■ **THE TASK**
Please write out only the lines from the line with "pyautogui.press('ctrl+z')" to the line with "pyautogui.moveTo(309, 278); pyautogui.dragTo(317, 360)", inclusive, exactly as they stand below, without the pictures.

■ **ENTRIES SHOWN**
[Start of Attachment]

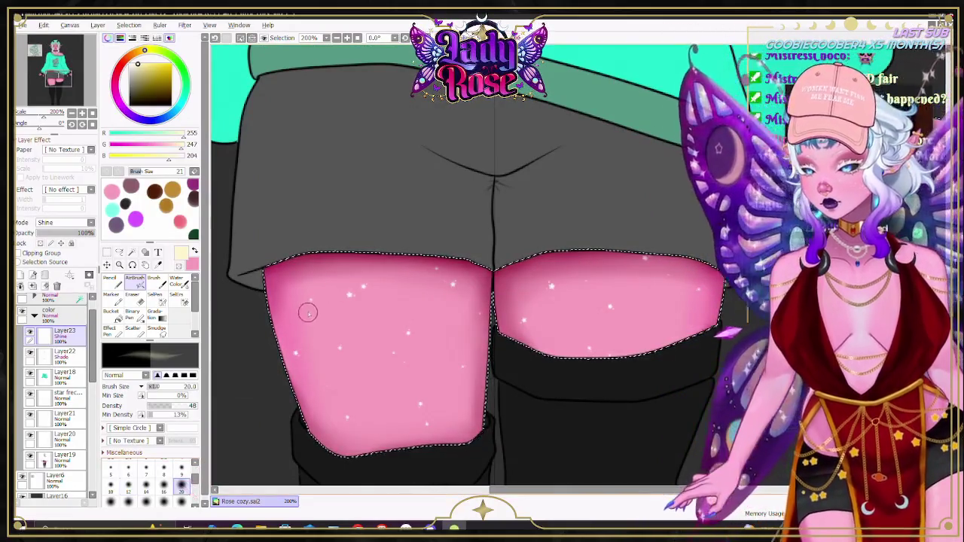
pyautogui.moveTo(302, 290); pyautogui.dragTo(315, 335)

[End of Attachment]
[Start of Attachment]

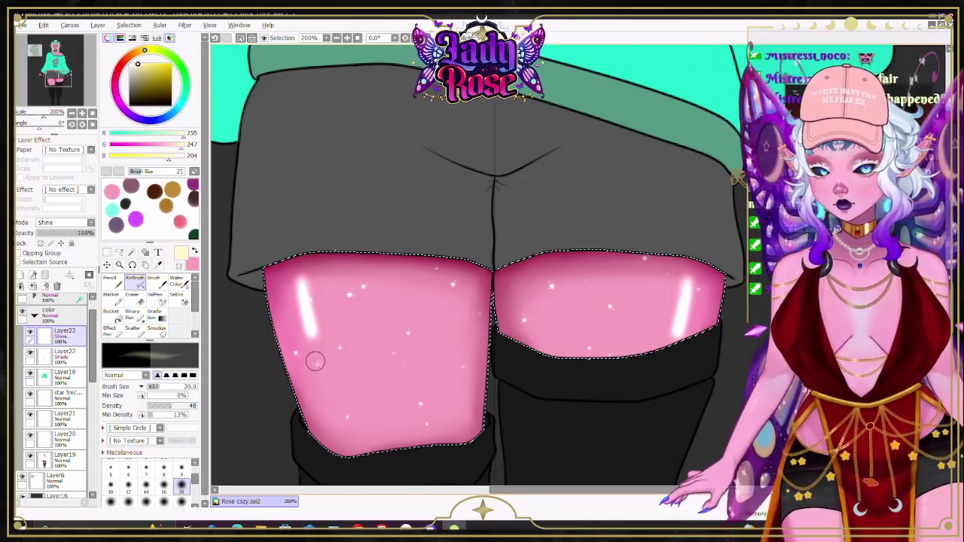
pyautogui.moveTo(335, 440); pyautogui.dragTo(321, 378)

[End of Attachment]
[Start of Attachment]

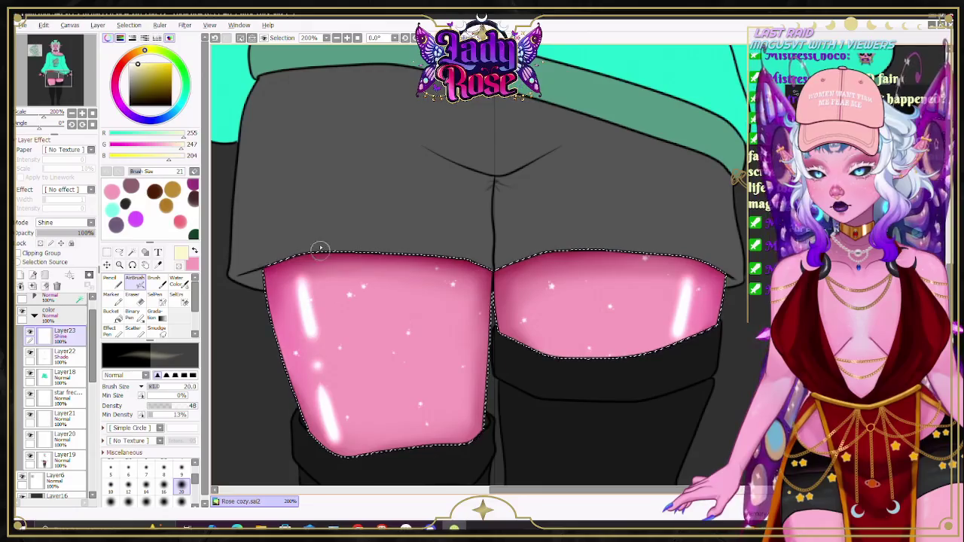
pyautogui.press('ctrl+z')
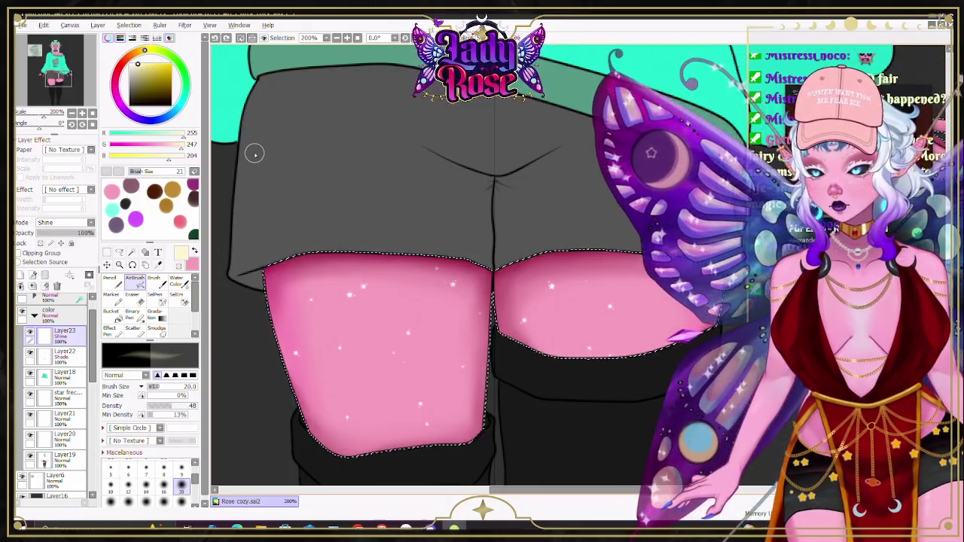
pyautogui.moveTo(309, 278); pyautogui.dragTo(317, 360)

[End of Attachment]

■ **ANSWER SECTION**
pyautogui.press('ctrl+z')
pyautogui.moveTo(309, 278); pyautogui.dragTo(317, 360)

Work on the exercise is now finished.